THAUMAZEIN : DE QUOI S' ETONNER ?

 

Par je ne sais quel caprice de mon inconscient, à deux fois depuis mon lever résonne en moi le mot "thaumazein" - s'étonner, admirer, s'émerveiller. Thauma c'est l'admiration, l'étonnement, mais aussi l'objet d'étonnement, voire le tour de passe-passe : quelque chose surgit qui dénote, qui s'exclut du régime ordinaire de la réalité, qui contredit les données ordinaires de la représentation, provoquant une sorte de saisie intellectuelle et émotive. S'étonner c'est surseoir, c'est marquer un coup d'arrêt, c'est se sentir brusquement rapporté à un désordre, à l'irruption de la nouveauté, qui peut déranger, ou éveiller. Il y a "quelque chose" que l'on n'avait pas vu, ni pensé, et qui existe bel et bien, puisqu'il apparaît dans l'évidence de la perception.

[Extraits du matériel]:

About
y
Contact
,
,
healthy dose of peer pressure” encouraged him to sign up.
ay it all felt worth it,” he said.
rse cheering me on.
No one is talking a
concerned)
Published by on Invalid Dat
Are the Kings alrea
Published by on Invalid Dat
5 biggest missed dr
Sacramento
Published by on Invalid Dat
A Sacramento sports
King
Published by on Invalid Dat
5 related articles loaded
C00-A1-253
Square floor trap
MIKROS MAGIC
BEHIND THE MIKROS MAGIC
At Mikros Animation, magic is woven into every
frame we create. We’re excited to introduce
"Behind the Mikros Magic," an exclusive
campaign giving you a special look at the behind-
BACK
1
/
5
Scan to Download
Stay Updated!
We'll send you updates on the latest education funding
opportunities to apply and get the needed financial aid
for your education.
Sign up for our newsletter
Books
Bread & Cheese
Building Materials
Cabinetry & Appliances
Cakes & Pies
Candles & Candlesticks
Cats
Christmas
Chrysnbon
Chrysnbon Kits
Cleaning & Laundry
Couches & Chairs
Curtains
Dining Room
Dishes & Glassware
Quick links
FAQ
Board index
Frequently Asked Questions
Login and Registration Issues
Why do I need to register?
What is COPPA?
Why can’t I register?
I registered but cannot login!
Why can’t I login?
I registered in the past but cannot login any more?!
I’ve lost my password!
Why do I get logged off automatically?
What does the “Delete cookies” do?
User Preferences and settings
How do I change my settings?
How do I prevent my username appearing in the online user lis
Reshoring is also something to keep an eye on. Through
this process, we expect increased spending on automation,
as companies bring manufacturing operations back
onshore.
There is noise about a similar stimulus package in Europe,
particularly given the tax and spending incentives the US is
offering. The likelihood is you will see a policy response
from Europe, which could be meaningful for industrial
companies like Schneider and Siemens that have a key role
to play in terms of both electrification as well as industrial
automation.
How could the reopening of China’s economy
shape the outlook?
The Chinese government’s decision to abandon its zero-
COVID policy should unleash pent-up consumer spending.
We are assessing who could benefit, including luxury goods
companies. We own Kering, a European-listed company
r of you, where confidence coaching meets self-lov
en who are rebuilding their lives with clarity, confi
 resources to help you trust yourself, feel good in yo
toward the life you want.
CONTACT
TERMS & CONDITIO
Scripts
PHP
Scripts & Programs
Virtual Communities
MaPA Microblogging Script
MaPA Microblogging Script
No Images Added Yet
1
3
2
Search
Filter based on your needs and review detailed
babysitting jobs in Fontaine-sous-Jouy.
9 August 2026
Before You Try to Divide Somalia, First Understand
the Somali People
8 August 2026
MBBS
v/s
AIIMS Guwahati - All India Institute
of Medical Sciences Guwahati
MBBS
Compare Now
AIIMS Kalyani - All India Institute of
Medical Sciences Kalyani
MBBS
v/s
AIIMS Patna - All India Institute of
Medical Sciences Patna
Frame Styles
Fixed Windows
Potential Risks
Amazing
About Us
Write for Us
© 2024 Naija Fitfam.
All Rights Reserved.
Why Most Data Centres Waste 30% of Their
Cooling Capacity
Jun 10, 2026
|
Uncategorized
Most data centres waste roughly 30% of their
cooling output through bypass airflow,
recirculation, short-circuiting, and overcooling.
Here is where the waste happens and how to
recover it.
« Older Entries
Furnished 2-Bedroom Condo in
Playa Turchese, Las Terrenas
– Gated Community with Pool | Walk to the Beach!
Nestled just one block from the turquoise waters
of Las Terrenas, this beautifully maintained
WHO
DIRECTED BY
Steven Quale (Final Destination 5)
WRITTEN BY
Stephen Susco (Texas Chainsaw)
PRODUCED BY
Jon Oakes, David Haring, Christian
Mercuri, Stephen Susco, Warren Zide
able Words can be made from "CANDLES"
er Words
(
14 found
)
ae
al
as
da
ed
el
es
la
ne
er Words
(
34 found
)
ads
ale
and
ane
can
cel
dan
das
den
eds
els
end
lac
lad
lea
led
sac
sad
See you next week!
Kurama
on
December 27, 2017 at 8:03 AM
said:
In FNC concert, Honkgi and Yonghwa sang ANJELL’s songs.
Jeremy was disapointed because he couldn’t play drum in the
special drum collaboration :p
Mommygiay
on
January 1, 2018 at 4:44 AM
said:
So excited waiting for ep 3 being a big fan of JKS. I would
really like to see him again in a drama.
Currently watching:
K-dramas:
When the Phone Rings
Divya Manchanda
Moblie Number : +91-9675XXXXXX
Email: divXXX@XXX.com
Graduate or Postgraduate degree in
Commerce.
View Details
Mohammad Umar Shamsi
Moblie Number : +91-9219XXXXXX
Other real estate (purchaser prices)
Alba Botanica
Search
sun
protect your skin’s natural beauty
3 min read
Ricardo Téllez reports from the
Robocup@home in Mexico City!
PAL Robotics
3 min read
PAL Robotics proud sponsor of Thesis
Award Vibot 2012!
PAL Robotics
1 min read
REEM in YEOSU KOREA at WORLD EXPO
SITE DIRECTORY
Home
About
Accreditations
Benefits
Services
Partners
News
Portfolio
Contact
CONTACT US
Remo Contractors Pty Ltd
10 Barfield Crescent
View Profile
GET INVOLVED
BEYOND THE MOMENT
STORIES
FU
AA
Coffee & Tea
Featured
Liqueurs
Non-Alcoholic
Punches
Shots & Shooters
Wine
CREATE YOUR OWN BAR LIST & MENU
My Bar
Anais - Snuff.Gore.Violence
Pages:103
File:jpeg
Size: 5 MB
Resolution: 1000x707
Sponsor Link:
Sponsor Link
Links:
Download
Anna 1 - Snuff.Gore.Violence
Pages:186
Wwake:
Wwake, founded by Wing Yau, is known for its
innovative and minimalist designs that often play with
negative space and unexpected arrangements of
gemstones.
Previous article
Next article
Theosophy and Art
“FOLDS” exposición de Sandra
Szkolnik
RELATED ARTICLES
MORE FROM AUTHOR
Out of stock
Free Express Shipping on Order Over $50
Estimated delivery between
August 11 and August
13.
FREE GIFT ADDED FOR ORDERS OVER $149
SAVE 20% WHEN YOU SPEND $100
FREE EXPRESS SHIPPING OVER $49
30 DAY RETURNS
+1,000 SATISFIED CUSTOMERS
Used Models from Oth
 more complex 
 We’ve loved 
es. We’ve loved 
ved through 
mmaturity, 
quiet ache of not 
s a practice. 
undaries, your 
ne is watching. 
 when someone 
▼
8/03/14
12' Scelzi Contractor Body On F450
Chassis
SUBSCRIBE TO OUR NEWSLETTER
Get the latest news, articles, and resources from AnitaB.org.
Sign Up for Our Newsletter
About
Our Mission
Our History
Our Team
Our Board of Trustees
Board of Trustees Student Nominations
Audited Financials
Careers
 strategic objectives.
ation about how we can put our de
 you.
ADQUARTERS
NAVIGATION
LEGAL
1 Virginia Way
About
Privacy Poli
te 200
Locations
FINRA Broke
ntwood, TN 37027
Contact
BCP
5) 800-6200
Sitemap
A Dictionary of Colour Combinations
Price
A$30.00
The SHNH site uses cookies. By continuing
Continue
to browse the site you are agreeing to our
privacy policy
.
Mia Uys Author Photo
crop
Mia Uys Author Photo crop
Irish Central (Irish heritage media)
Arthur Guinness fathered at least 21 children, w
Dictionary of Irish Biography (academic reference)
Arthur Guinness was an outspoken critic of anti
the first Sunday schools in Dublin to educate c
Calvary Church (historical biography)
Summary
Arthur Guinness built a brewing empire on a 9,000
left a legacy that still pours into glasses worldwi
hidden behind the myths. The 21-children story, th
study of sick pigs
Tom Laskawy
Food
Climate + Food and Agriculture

[Votre objectif]: Recopiez fidèlement le passage sur le thaumazein, en commençant à « THAUMAZEIN : DE » et en terminant à « de la perception. ». Vous pouvez vous passer de ce matériel.

[Zone de réponse]:
THAUMAZEIN : DE QUOI S' ETONNER ?

 

Par je ne sais quel caprice de mon inconscient, à deux fois depuis mon lever résonne en moi le mot "thaumazein" - s'étonner, admirer, s'émerveiller. Thauma c'est l'admiration, l'étonnement, mais aussi l'objet d'étonnement, voire le tour de passe-passe : quelque chose surgit qui dénote, qui s'exclut du régime ordinaire de la réalité, qui contredit les données ordinaires de la représentation, provoquant une sorte de saisie intellectuelle et émotive. S'étonner c'est surseoir, c'est marquer un coup d'arrêt, c'est se sentir brusquement rapporté à un désordre, à l'irruption de la nouveauté, qui peut déranger, ou éveiller. Il y a "quelque chose" que l'on n'avait pas vu, ni pensé, et qui existe bel et bien, puisqu'il apparaît dans l'évidence de la perception.